Crítica de Búho/Titzina Teatro

Teatro en El Puerto: Oscura luz de la memoria

Una imagen de la obra de teatro.

Una imagen de la obra de teatro.

Que levante la mano quien no tenga cerca a alguien que de manera súbita o paulatina no haya perdido la memoria de forma cruel e irreversible: angustiosamente dolorosa, en cualquier caso, sea al ritmo que sea. Los estudios sobre neurología hablan de una epidemia en las últimas décadas de padecimientos ligados a ese viaje sin retorno que supone un precipicio hacia la nada no solo para quienes lo sufren en carne propia, sino también, y en forma de vicaria impotencia, para los allegados que se hunden ante la evidencia de que quien una vez pudo avanzar, luchar y cuidar de sí mismo es ahora un cuerpo exánime, con los recuerdos anegados por el olvido, vulnerable y dependiente, y, a partir de esa hecatombe, desprovisto de la identidad que vertebró su existencia y que no es, ni más ni menos, que la suma de las vivencias de todo un camino puestas unas detrás de otras: somos porque fuimos y, sin conciencia de nuestro pasado, no es posible el sostenimiento del presente ni la edificación de ningún futuro.

Convertir ese angustioso bucle en arte, sublimar ese pozo negro hasta elevarlo a la categoría de producto estético compartible sin caer en lo lacrimógeno, lo melodramático o en la más censurable falacia patética es mérito de muy pocos y lo consiguen de lleno Titzina Teatro, el prestigioso grupo catalán que pasó el sábado 13 de abril por las tablas del portuense teatro Pedro Muñoz Seca en la segunda función de abono de su temporada primaveral para presentar 'Búho', que desde el año pasado gira por España acumulando críticas entusiastas. Y no es casualidad, porque el resultado es una propuesta sugerente, original, de vocación inmersiva, ahora que está tan de moda lo inmersivo, pero no en el sentido más celebrativo o leve del término, sino como experiencia capaz de atrapar al espectador desde el primer minuto del montaje para empujarlo sin condescendencia hasta las profundidades del útero ciego, sordo y claustrofóbico al que es arrastrado Pablo, un antropólogo forense en la mitad de su cuarentena tras sufrir un ictus. Acompañamos a Pablo en su particular investigación de “antropología personal”, como él mismo dice en un momento de la obra, y vamos conociéndolo a partir de sus averiadas evocaciones en escenas de linealidad discontinua, como no puede ser de otra forma, puestas en pie por el fabuloso trabajo actoral de Diego Lorca y Paco Merino, quienes firman una dramaturgia poderosa como poderoso es el esfuerzo físico que dota a Búho de una compacidad magistral y de un ritmo donde las acciones transitan cadenciosas, como flotando por el escenario tornado en cueva.

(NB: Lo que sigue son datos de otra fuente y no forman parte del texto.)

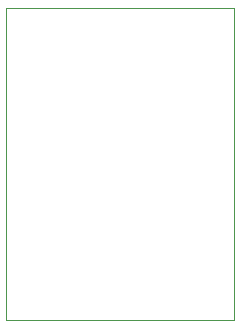
<source format=gbr>
G04 #@! TF.GenerationSoftware,KiCad,Pcbnew,(5.1.5)-3*
G04 #@! TF.CreationDate,2020-12-21T12:43:05+01:00*
G04 #@! TF.ProjectId,epimetheus_vl53l0x,6570696d-6574-4686-9575-735f766c3533,rev?*
G04 #@! TF.SameCoordinates,Original*
G04 #@! TF.FileFunction,Profile,NP*
%FSLAX46Y46*%
G04 Gerber Fmt 4.6, Leading zero omitted, Abs format (unit mm)*
G04 Created by KiCad (PCBNEW (5.1.5)-3) date 2020-12-21 12:43:05*
%MOMM*%
%LPD*%
G04 APERTURE LIST*
%ADD10C,0.050000*%
G04 APERTURE END LIST*
D10*
X181102000Y-44958000D02*
X181102000Y-18542000D01*
X161798000Y-44958000D02*
X181102000Y-44958000D01*
X161798000Y-18542000D02*
X161798000Y-44958000D01*
X181102000Y-18542000D02*
X161798000Y-18542000D01*
M02*

</source>
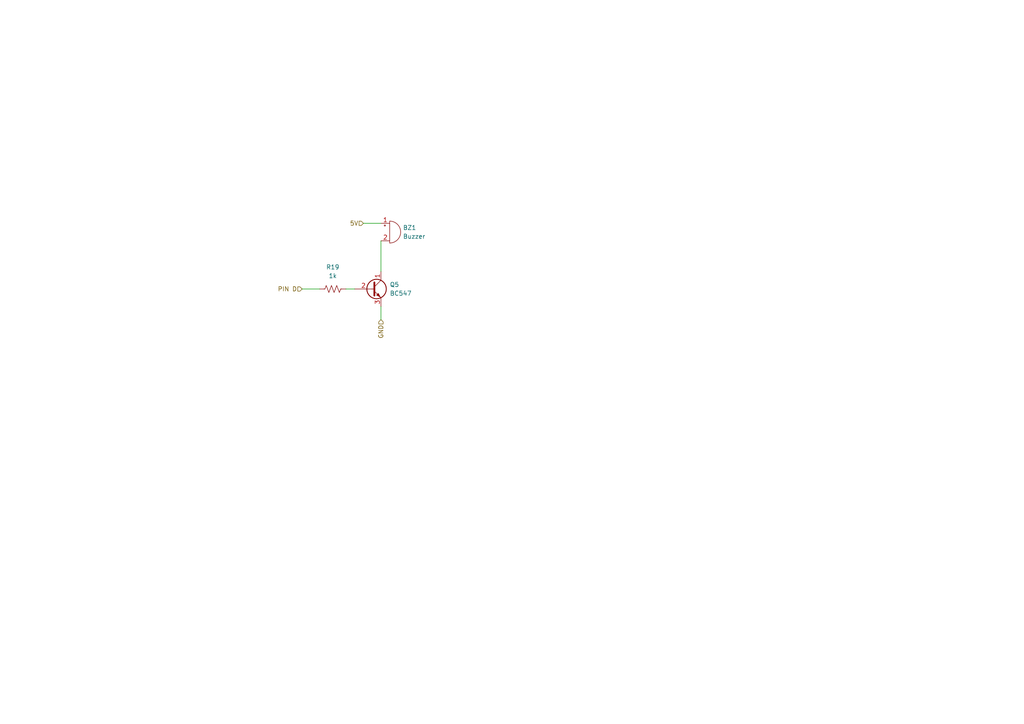
<source format=kicad_sch>
(kicad_sch
	(version 20231120)
	(generator "eeschema")
	(generator_version "8.0")
	(uuid "4eb10ce6-38f9-4454-9f31-439aa5905609")
	(paper "A4")
	
	(wire
		(pts
			(xy 110.49 88.9) (xy 110.49 92.71)
		)
		(stroke
			(width 0)
			(type default)
		)
		(uuid "1bd20c14-6b8a-450b-b2c7-2bce3cb5baef")
	)
	(wire
		(pts
			(xy 105.41 64.77) (xy 110.49 64.77)
		)
		(stroke
			(width 0)
			(type default)
		)
		(uuid "9efd23e0-7641-4e9f-91ce-6dbc87907028")
	)
	(wire
		(pts
			(xy 110.49 69.85) (xy 110.49 78.74)
		)
		(stroke
			(width 0)
			(type default)
		)
		(uuid "c04ed726-2574-4f69-930b-29052fb410cf")
	)
	(wire
		(pts
			(xy 100.33 83.82) (xy 102.87 83.82)
		)
		(stroke
			(width 0)
			(type default)
		)
		(uuid "d6c81d1f-ac61-400a-8507-375746f5b99c")
	)
	(wire
		(pts
			(xy 87.63 83.82) (xy 92.71 83.82)
		)
		(stroke
			(width 0)
			(type default)
		)
		(uuid "f741baab-4249-46ae-a904-8420b60efb88")
	)
	(hierarchical_label "5V"
		(shape input)
		(at 105.41 64.77 180)
		(fields_autoplaced yes)
		(effects
			(font
				(size 1.27 1.27)
			)
			(justify right)
		)
		(uuid "2de3a306-d351-4c74-9d63-7b66c6327376")
	)
	(hierarchical_label "PIN D"
		(shape input)
		(at 87.63 83.82 180)
		(fields_autoplaced yes)
		(effects
			(font
				(size 1.27 1.27)
			)
			(justify right)
		)
		(uuid "40a498b2-3b79-41e1-b289-d6ff945cc0aa")
	)
	(hierarchical_label "GND"
		(shape input)
		(at 110.49 92.71 270)
		(fields_autoplaced yes)
		(effects
			(font
				(size 1.27 1.27)
			)
			(justify right)
		)
		(uuid "549394ca-9ef2-404b-9fc3-bbba7b8d6ea3")
	)
	(symbol
		(lib_id "Device:R_US")
		(at 96.52 83.82 90)
		(unit 1)
		(exclude_from_sim no)
		(in_bom yes)
		(on_board yes)
		(dnp no)
		(fields_autoplaced yes)
		(uuid "19c17e87-b07f-474d-a022-a95ecbfc41f2")
		(property "Reference" "R19"
			(at 96.52 77.47 90)
			(effects
				(font
					(size 1.27 1.27)
				)
			)
		)
		(property "Value" "1k"
			(at 96.52 80.01 90)
			(effects
				(font
					(size 1.27 1.27)
				)
			)
		)
		(property "Footprint" "Resistor_SMD:R_0402_1005Metric_Pad0.72x0.64mm_HandSolder"
			(at 96.774 82.804 90)
			(effects
				(font
					(size 1.27 1.27)
				)
				(hide yes)
			)
		)
		(property "Datasheet" "~"
			(at 96.52 83.82 0)
			(effects
				(font
					(size 1.27 1.27)
				)
				(hide yes)
			)
		)
		(property "Description" "Resistor, US symbol"
			(at 96.52 83.82 0)
			(effects
				(font
					(size 1.27 1.27)
				)
				(hide yes)
			)
		)
		(pin "2"
			(uuid "af808ca4-17b1-4010-9f4d-6adb16e7843a")
		)
		(pin "1"
			(uuid "a3e85842-1014-40af-8b0d-e684bf6c65fc")
		)
		(instances
			(project ""
				(path "/04b6c12f-837a-46bf-a4f1-2bcc73eb17c7/9a0306e6-c954-4776-b31d-a85178c325a7"
					(reference "R19")
					(unit 1)
				)
			)
		)
	)
	(symbol
		(lib_id "Transistor_BJT:BC547")
		(at 107.95 83.82 0)
		(unit 1)
		(exclude_from_sim no)
		(in_bom yes)
		(on_board yes)
		(dnp no)
		(fields_autoplaced yes)
		(uuid "5e7f10bb-66e7-48a1-bfa3-8f8c676e3e86")
		(property "Reference" "Q5"
			(at 113.03 82.5499 0)
			(effects
				(font
					(size 1.27 1.27)
				)
				(justify left)
			)
		)
		(property "Value" "BC547"
			(at 113.03 85.0899 0)
			(effects
				(font
					(size 1.27 1.27)
				)
				(justify left)
			)
		)
		(property "Footprint" "Package_TO_SOT_THT:TO-92_Inline_Wide"
			(at 113.03 85.725 0)
			(effects
				(font
					(size 1.27 1.27)
					(italic yes)
				)
				(justify left)
				(hide yes)
			)
		)
		(property "Datasheet" "https://www.onsemi.com/pub/Collateral/BC550-D.pdf"
			(at 107.95 83.82 0)
			(effects
				(font
					(size 1.27 1.27)
				)
				(justify left)
				(hide yes)
			)
		)
		(property "Description" "0.1A Ic, 45V Vce, Small Signal NPN Transistor, TO-92"
			(at 107.95 83.82 0)
			(effects
				(font
					(size 1.27 1.27)
				)
				(hide yes)
			)
		)
		(pin "2"
			(uuid "96c466e6-8dd5-46d4-b43b-9d8c3b2b16ad")
		)
		(pin "1"
			(uuid "701a11ce-25d0-4ba6-a200-4b5a7bc3d4b5")
		)
		(pin "3"
			(uuid "307515cc-3753-4ca3-b8e6-68871daec8b5")
		)
		(instances
			(project ""
				(path "/04b6c12f-837a-46bf-a4f1-2bcc73eb17c7/9a0306e6-c954-4776-b31d-a85178c325a7"
					(reference "Q5")
					(unit 1)
				)
			)
		)
	)
	(symbol
		(lib_id "Device:Buzzer")
		(at 113.03 67.31 0)
		(unit 1)
		(exclude_from_sim no)
		(in_bom yes)
		(on_board yes)
		(dnp no)
		(fields_autoplaced yes)
		(uuid "6d9f236e-7ae3-4c51-b93f-c1055eb226a1")
		(property "Reference" "BZ1"
			(at 116.84 66.0399 0)
			(effects
				(font
					(size 1.27 1.27)
				)
				(justify left)
			)
		)
		(property "Value" "Buzzer"
			(at 116.84 68.5799 0)
			(effects
				(font
					(size 1.27 1.27)
				)
				(justify left)
			)
		)
		(property "Footprint" "Buzzer_Beeper:Buzzer_12x9.5RM7.6"
			(at 112.395 64.77 90)
			(effects
				(font
					(size 1.27 1.27)
				)
				(hide yes)
			)
		)
		(property "Datasheet" "~"
			(at 112.395 64.77 90)
			(effects
				(font
					(size 1.27 1.27)
				)
				(hide yes)
			)
		)
		(property "Description" "Buzzer, polarized"
			(at 113.03 67.31 0)
			(effects
				(font
					(size 1.27 1.27)
				)
				(hide yes)
			)
		)
		(pin "1"
			(uuid "774f4525-10eb-4618-8a59-65cfae820c22")
		)
		(pin "2"
			(uuid "b66b0f22-a6db-46ed-9064-452bdfd0d2e4")
		)
		(instances
			(project "Skematik Main Compressor V1"
				(path "/04b6c12f-837a-46bf-a4f1-2bcc73eb17c7/9a0306e6-c954-4776-b31d-a85178c325a7"
					(reference "BZ1")
					(unit 1)
				)
			)
		)
	)
)

</source>
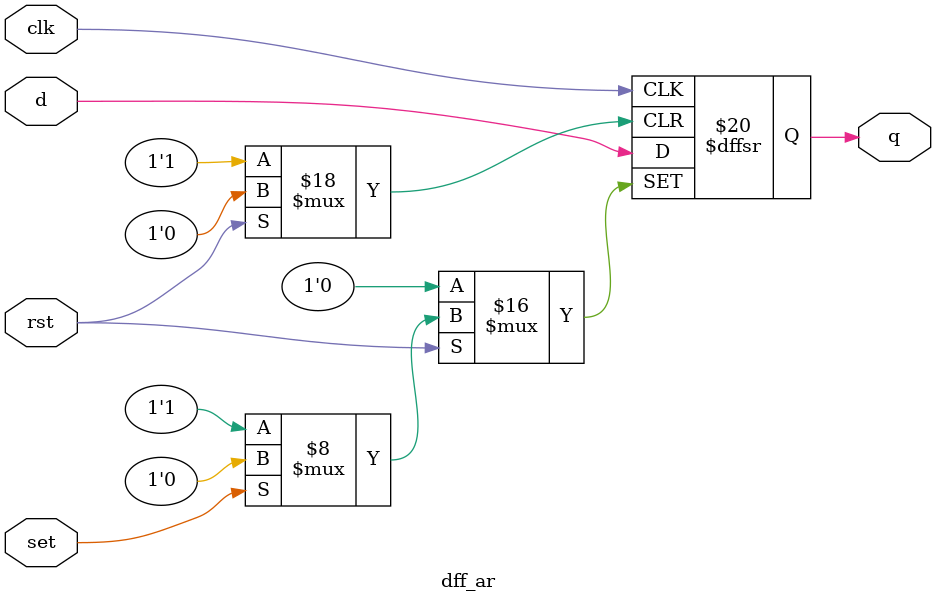
<source format=v>
module dff_ar(
    input d,
    input clk,
    input rst,
    input set,
    output reg q);
    
always @(posedge clk, negedge set, negedge rst) begin
    if (!set)
        q <= 1'b1;
    else if (!rst)
        q <= 1'b0;
    else 
        q <= d;
end
endmodule

</source>
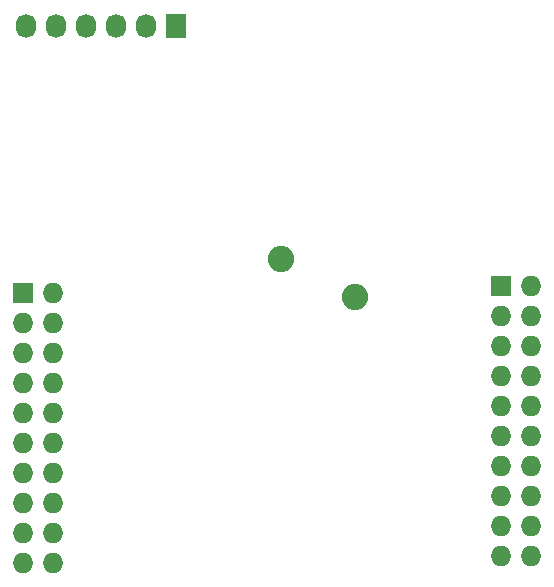
<source format=gbs>
%FSLAX46Y46*%
G04 Gerber Fmt 4.6, Leading zero omitted, Abs format (unit mm)*
G04 Created by KiCad (PCBNEW (2014-jul-16 BZR unknown)-product) date Tue 30 Sep 2014 11:17:44 AM MDT*
%MOMM*%
G01*
G04 APERTURE LIST*
%ADD10C,0.100000*%
%ADD11R,1.727200X2.032000*%
%ADD12O,1.727200X2.032000*%
%ADD13R,1.727200X1.727200*%
%ADD14O,1.727200X1.727200*%
%ADD15O,2.235200X2.235200*%
G04 APERTURE END LIST*
D10*
D11*
X143970000Y-74620000D03*
D12*
X141430000Y-74620000D03*
X138890000Y-74620000D03*
X136350000Y-74620000D03*
X133810000Y-74620000D03*
X131270000Y-74620000D03*
D13*
X131090000Y-97190000D03*
D14*
X133630000Y-97190000D03*
X131090000Y-99730000D03*
X133630000Y-99730000D03*
X131090000Y-102270000D03*
X133630000Y-102270000D03*
X131090000Y-104810000D03*
X133630000Y-104810000D03*
X131090000Y-107350000D03*
X133630000Y-107350000D03*
X131090000Y-109890000D03*
X133630000Y-109890000D03*
X131090000Y-112430000D03*
X133630000Y-112430000D03*
X131090000Y-114970000D03*
X133630000Y-114970000D03*
X131090000Y-117510000D03*
X133630000Y-117510000D03*
X131090000Y-120050000D03*
X133630000Y-120050000D03*
D13*
X171505000Y-96645000D03*
D14*
X174045000Y-96645000D03*
X171505000Y-99185000D03*
X174045000Y-99185000D03*
X171505000Y-101725000D03*
X174045000Y-101725000D03*
X171505000Y-104265000D03*
X174045000Y-104265000D03*
X171505000Y-106805000D03*
X174045000Y-106805000D03*
X171505000Y-109345000D03*
X174045000Y-109345000D03*
X171505000Y-111885000D03*
X174045000Y-111885000D03*
X171505000Y-114425000D03*
X174045000Y-114425000D03*
X171505000Y-116965000D03*
X174045000Y-116965000D03*
X171505000Y-119505000D03*
X174045000Y-119505000D03*
D15*
X159140000Y-97570000D03*
X152875000Y-94325000D03*
M02*

</source>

Y como dicen los títulos de crédito de algunas películas, este solvente proyecto no habría sido posible sin la dirección técnica de Albert Anglada ni el efectivo vestuario de Ona Grau. Y, por supuesto, sin la sencilla pero potente escenografía (menos es más) construida por Albert Ventura y La Forja del Vallés a partir del diseño de Rocío Peña, que no podríamos disfrutar sin la acertada iluminación de Jordi Thomás: todo se imbrica en un milagroso equilibrio. Enriquecen esta apuesta escenográfica las conmovedoras proyecciones de Joan Rodón, que renuevan este recurso, de moda hace veinte años y que acabó rompiéndose por agotamiento de tanto usarlo. Pero aquí no es, en absoluto, mero añadido, sino parte de un todo orgánico donde es también elemento nuclear el espacio sonoro ideado por Jonatan Bernabeu y Tomomi Kubo que tanto contribuyen a que el espectador se sienta envuelto en una desasosegante, pegajosa pesadilla de la que, sin embargo, muy pocos querrían despertar, tal es el abrasador magnetismo de esta luminosa caída a la más sombría desmemoria.